You're looking at Less Wrong's discussion board. This includes all posts, including those that haven't been promoted to the front page yet. For more information, see About Less Wrong.

KatjaGrace comments on Superintelligence 20: The value-loading problem - Less Wrong Discussion

4 Post author: KatjaGrace 27 January 2015 02:00AM

You are viewing a comment permalink. View the original post to see all comments and the full post content.

Comments (21)

You are viewing a single comment's thread.

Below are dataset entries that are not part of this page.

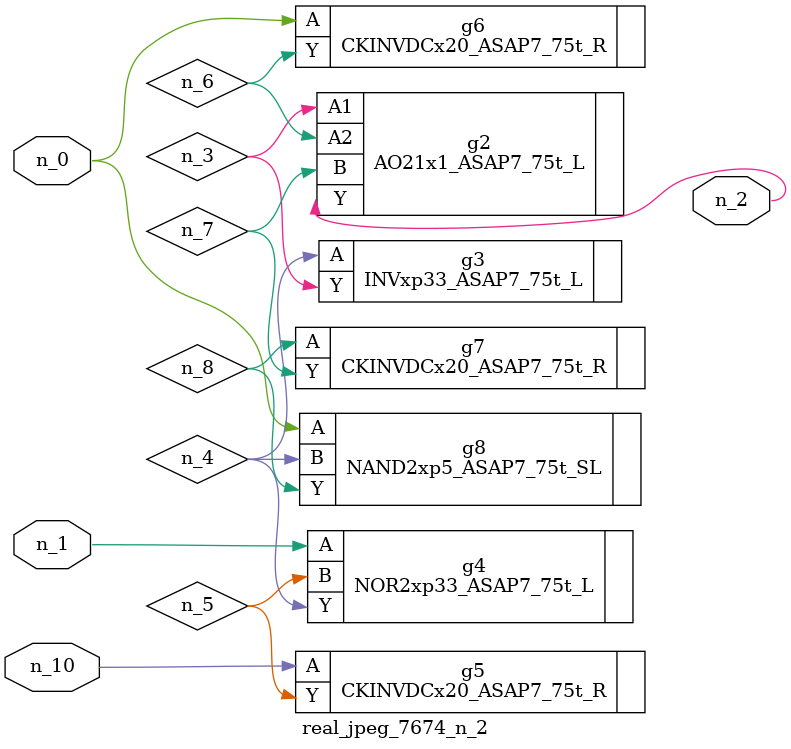
<source format=v>
module real_jpeg_7674_n_2 (n_1, n_10, n_0, n_2);

input n_1;
input n_10;
input n_0;

output n_2;

wire n_5;
wire n_4;
wire n_8;
wire n_6;
wire n_7;
wire n_3;

CKINVDCx20_ASAP7_75t_R g6 ( 
.A(n_0),
.Y(n_6)
);

NAND2xp5_ASAP7_75t_SL g8 ( 
.A(n_0),
.B(n_4),
.Y(n_8)
);

NOR2xp33_ASAP7_75t_L g4 ( 
.A(n_1),
.B(n_5),
.Y(n_4)
);

AO21x1_ASAP7_75t_L g2 ( 
.A1(n_3),
.A2(n_6),
.B(n_7),
.Y(n_2)
);

INVxp33_ASAP7_75t_L g3 ( 
.A(n_4),
.Y(n_3)
);

CKINVDCx20_ASAP7_75t_R g7 ( 
.A(n_8),
.Y(n_7)
);

CKINVDCx20_ASAP7_75t_R g5 ( 
.A(n_10),
.Y(n_5)
);


endmodule
</source>
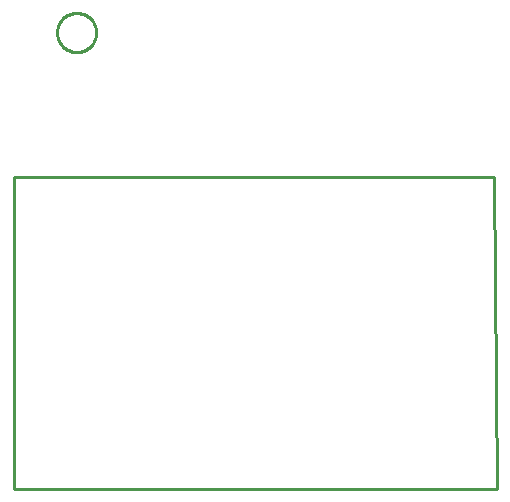
<source format=gbr>
G04 EAGLE Gerber RS-274X export*
G75*
%MOMM*%
%FSLAX34Y34*%
%LPD*%
%IN*%
%IPPOS*%
%AMOC8*
5,1,8,0,0,1.08239X$1,22.5*%
G01*
%ADD10C,0.254000*%


D10*
X45720Y335280D02*
X454660Y335280D01*
X452120Y599440D01*
X45720Y599440D01*
X45720Y335280D01*
X115570Y720820D02*
X115499Y719741D01*
X115358Y718669D01*
X115147Y717609D01*
X114868Y716565D01*
X114520Y715541D01*
X114106Y714543D01*
X113628Y713573D01*
X113088Y712637D01*
X112487Y711738D01*
X111829Y710881D01*
X111117Y710068D01*
X110352Y709304D01*
X109539Y708591D01*
X108682Y707933D01*
X107783Y707332D01*
X106847Y706792D01*
X105877Y706314D01*
X104879Y705900D01*
X103855Y705552D01*
X102811Y705273D01*
X101751Y705062D01*
X100679Y704921D01*
X99600Y704850D01*
X98520Y704850D01*
X97441Y704921D01*
X96369Y705062D01*
X95309Y705273D01*
X94265Y705552D01*
X93241Y705900D01*
X92243Y706314D01*
X91273Y706792D01*
X90337Y707332D01*
X89438Y707933D01*
X88581Y708591D01*
X87768Y709304D01*
X87004Y710068D01*
X86291Y710881D01*
X85633Y711738D01*
X85032Y712637D01*
X84492Y713573D01*
X84014Y714543D01*
X83600Y715541D01*
X83252Y716565D01*
X82973Y717609D01*
X82762Y718669D01*
X82621Y719741D01*
X82550Y720820D01*
X82550Y721900D01*
X82621Y722979D01*
X82762Y724051D01*
X82973Y725111D01*
X83252Y726155D01*
X83600Y727179D01*
X84014Y728177D01*
X84492Y729147D01*
X85032Y730083D01*
X85633Y730982D01*
X86291Y731839D01*
X87004Y732652D01*
X87768Y733417D01*
X88581Y734129D01*
X89438Y734787D01*
X90337Y735388D01*
X91273Y735928D01*
X92243Y736406D01*
X93241Y736820D01*
X94265Y737168D01*
X95309Y737447D01*
X96369Y737658D01*
X97441Y737799D01*
X98520Y737870D01*
X99600Y737870D01*
X100679Y737799D01*
X101751Y737658D01*
X102811Y737447D01*
X103855Y737168D01*
X104879Y736820D01*
X105877Y736406D01*
X106847Y735928D01*
X107783Y735388D01*
X108682Y734787D01*
X109539Y734129D01*
X110352Y733417D01*
X111117Y732652D01*
X111829Y731839D01*
X112487Y730982D01*
X113088Y730083D01*
X113628Y729147D01*
X114106Y728177D01*
X114520Y727179D01*
X114868Y726155D01*
X115147Y725111D01*
X115358Y724051D01*
X115499Y722979D01*
X115570Y721900D01*
X115570Y720820D01*
M02*

</source>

Comment author: KatjaGrace 26 January 2015 07:59:24PM 2 points [-]

Bostrom says a human doesn't try to disable its own goal accretion (though that process alters its values) in part because it is not well described as a utility maximizer (p190, footnote 11). Why assume AI will be so much better described as a utility maximizer that this characteristic will cease to hold?

Comment author: William_S 09 February 2015 07:00:40PM *  0 points [-]

I can think of a few reasons why it might seem like humans don't try to disable goal accretion:

*Humans can't easily perform reliable self-modifications, and as a result usually don't consider things like disabling goal accretion as something that's possible.

*When a human believes something strongly enough to want to try to fix it as a goal, mechanisms kick in to hold it in place that don't involve consciously considering value accretion disabling as a goal. For example, confirmation bias and other cognitive biases, making costly commitments to join a group of people who also share that goal (which makes it harder to take it away, ect.).

*Cognitive biases lead us to underestimate the amount values have shifted in the past, and wildly underestimate how our values might shift in the future

*Humans believe that all value accretion is good, because it lead to the present set of values, and they are good and right. Also, humans believe that their values will not change in the future, because they feel objectively good and right (subjectively objective).

*Our final goals are inaccessible, so we don't really know what it is we would want to fix as our goals.

*Our actual final goals (if there is something like that that can be meaningfully specified) include keeping the goal accretion mechanism running.

It seems likely that an AI system which humans understand well enough to design might have fewer of these properties.